Don't save fry. This will allow her to not be harassed to the point of illness or even death by the males in the tank by giving them a harem like they have in nature.


----------



## kwang (Sep 16, 2012)

My goal is to keep it all male. I don't want to add any females.

Why remove the Maylandi?


----------



## Aaron S (Apr 4, 2015)

Your responses are somewhat confusing. It is important to know that if you want an all-male tank then you need to get only male fish. So DJ's first response was when you said - I want an all-male tank- so the recommendation is to remove all the females then. Your response was that you wanted to keep the female livingstonii; so DJ gave you another suggestion for the case where you are no longer going for an all-male tank (because having a female in an all-male tank is kind of not possible). So if you truely do want to keep it all male then see page 1 of this thread, otherwise see page 2. I agree with DJ's suggestions and I personally think you will be happier with the tank including females (the dragonsblood females are quite good looking).

Maylandi tend to be more submissive and do not color up well.
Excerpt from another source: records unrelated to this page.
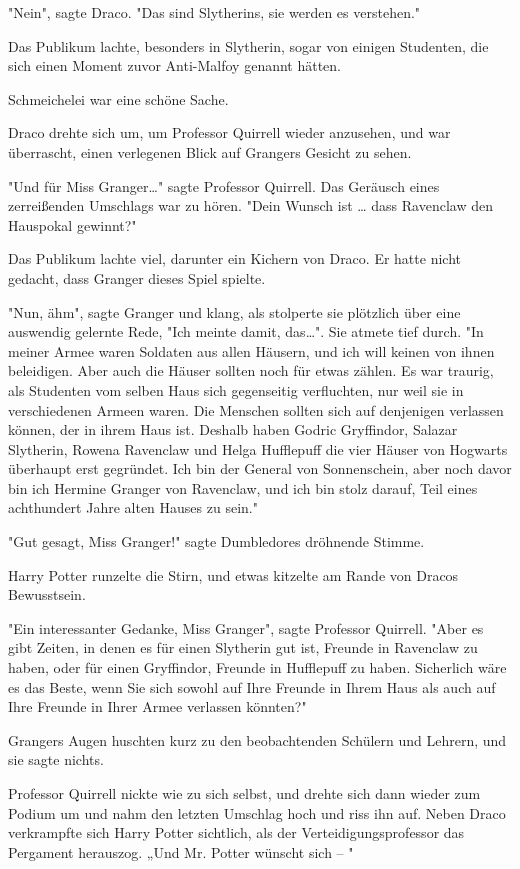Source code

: {"Nein", sagte Draco. "Das sind Slytherins, sie werden es verstehen."

Das Publikum lachte, besonders in Slytherin, sogar von einigen Studenten, die sich einen Moment zuvor Anti-Malfoy genannt hätten.

Schmeichelei war eine schöne Sache.

Draco drehte sich um, um Professor Quirrell wieder anzusehen, und war überrascht, einen verlegenen Blick auf Grangers Gesicht zu sehen.

"Und für Miss Granger…" sagte Professor Quirrell. Das Geräusch eines zerreißenden Umschlags war zu hören. "Dein Wunsch ist … dass Ravenclaw den Hauspokal gewinnt?"

Das Publikum lachte viel, darunter ein Kichern von Draco. Er hatte nicht gedacht, dass Granger dieses Spiel spielte.

"Nun, ähm", sagte Granger und klang, als stolperte sie plötzlich über eine auswendig gelernte Rede, "Ich meinte damit, das…". Sie atmete tief durch. "In meiner Armee waren Soldaten aus allen Häusern, und ich will keinen von ihnen beleidigen. Aber auch die Häuser sollten noch für etwas zählen. Es war traurig, als Studenten vom selben Haus sich gegenseitig verfluchten, nur weil sie in verschiedenen Armeen waren. Die Menschen sollten sich auf denjenigen verlassen können, der in ihrem Haus ist. Deshalb haben Godric Gryffindor, Salazar Slytherin, Rowena Ravenclaw und Helga Hufflepuff die vier Häuser von Hogwarts überhaupt erst gegründet. Ich bin der General von Sonnenschein, aber noch davor bin ich Hermine Granger von Ravenclaw, und ich bin stolz darauf, Teil eines achthundert Jahre alten Hauses zu sein."

"Gut gesagt, Miss Granger!" sagte Dumbledores dröhnende Stimme.

Harry Potter runzelte die Stirn, und etwas kitzelte am Rande von Dracos Bewusstsein.

"Ein interessanter Gedanke, Miss Granger", sagte Professor Quirrell. "Aber es gibt Zeiten, in denen es für einen Slytherin gut ist, Freunde in Ravenclaw zu haben, oder für einen Gryffindor, Freunde in Hufflepuff zu haben. Sicherlich wäre es das Beste, wenn Sie sich sowohl auf Ihre Freunde in Ihrem Haus als auch auf Ihre Freunde in Ihrer Armee verlassen könnten?"

Grangers Augen huschten kurz zu den beobachtenden Schülern und Lehrern, und sie sagte nichts.

Professor Quirrell nickte wie zu sich selbst, und drehte sich dann wieder zum Podium um und nahm den letzten Umschlag hoch und riss ihn auf. Neben Draco verkrampfte sich Harry Potter sichtlich, als der Verteidigungsprofessor das Pergament herauszog. „Und Mr. Potter wünscht sich -- "

}
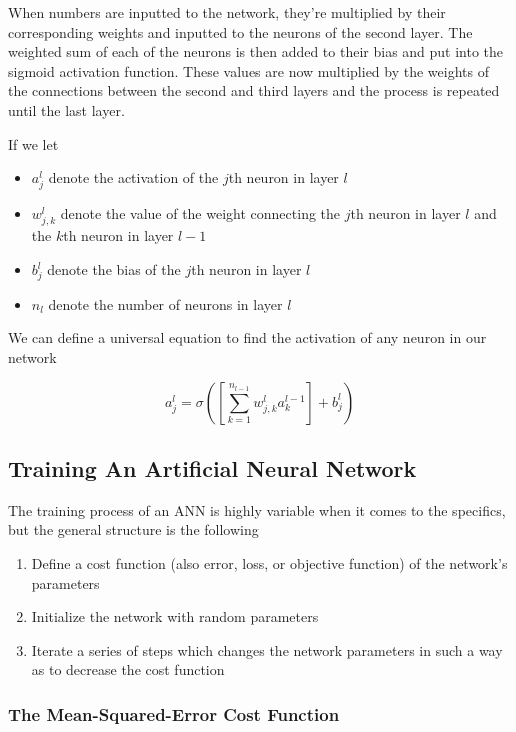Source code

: \documentclass{article}
\begin{document}
When numbers are inputted to the network, they're multiplied by their corresponding weights and inputted to the neurons of the second layer. The weighted sum of each of the neurons is then added to their bias and put into the sigmoid activation function. These values are now multiplied by the weights of the connections between the second and third layers and the process is repeated until the last layer.

If we let

\begin{itemize}
    \item $a_{j}^{l}$ denote the activation of the $j$th neuron in layer $l$
    \item $w_{j, k}^{l}$ denote the value of the weight connecting the $j$th neuron in layer $l$ and the $k$th neuron in layer $l-1$
    \item $b_{j}^{l}$ denote the bias of the $j$th neuron in layer $l$
    \item $n_{l}$ denote the number of neurons in layer $l$
\end{itemize}

We can define a universal equation to find the activation of any neuron in our network

\large
\begin{equation}
    a_{j}^{l}=\sigma\left(\left[\sum_{k=1}^{n_{l-1}}{w_{j, k}^{l}a_{k}^{l-1}}\right]+b_{j}^{l}\right)
\end{equation}
\normalsize

\subsection{Training An Artificial Neural Network}
The training process of an ANN is highly variable when it comes to the specifics, but the general structure is the following
\begin{enumerate}
    \item Define a cost function (also error, loss, or objective function) of the network's parameters
    \item Initialize the network with random parameters
    \item Iterate a series of steps which changes the network parameters in such a way as to decrease the cost function
\end{enumerate}

\subsubsection{The Mean-Squared-Error Cost Function}
\end{document}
I am going to guess that you will do exactly what I did which is to say "to heck with those suggestions, they are being a stick in the mud" and at some point the tank will break out into a mess of trouble as a fish goes on a murder spree. I hope when that happens that you do not loose your favorite fish - that's what happened to me. Now I am following the suggestions.


----------



## Fish Jerk (Mar 9, 2016)

If you have them already and things are working don't throw them out or get more.


----------



## Q75peacock (Jan 8, 2016)

If I were you, go online and order about 7 ob cichlids. If you keep up with water changes, adding more fish to the tank will help with aggression; especially if new guys are gonna be a little smaller. However, You can chose the size and gender you want on a few websites. The only issue is if you are price sensitive, shipping is a lot. For where I live, I can't find great cichlids so this makes sense. Try looking around on a few websites. You may find so cool ones. They have some amazing looking fish. Just be careful, I got a male dragon blood ob mix and it switched gender. I've never heard of this before so asked a super knowledgeable guy at my lfs who has been breeding and selling cichlids for 20 years and he said it happened all the time. If there are too many females in the tank, they can switch gender in under a month. That's the only downside. Other than that, have fun shopping! Hope I helped.


----------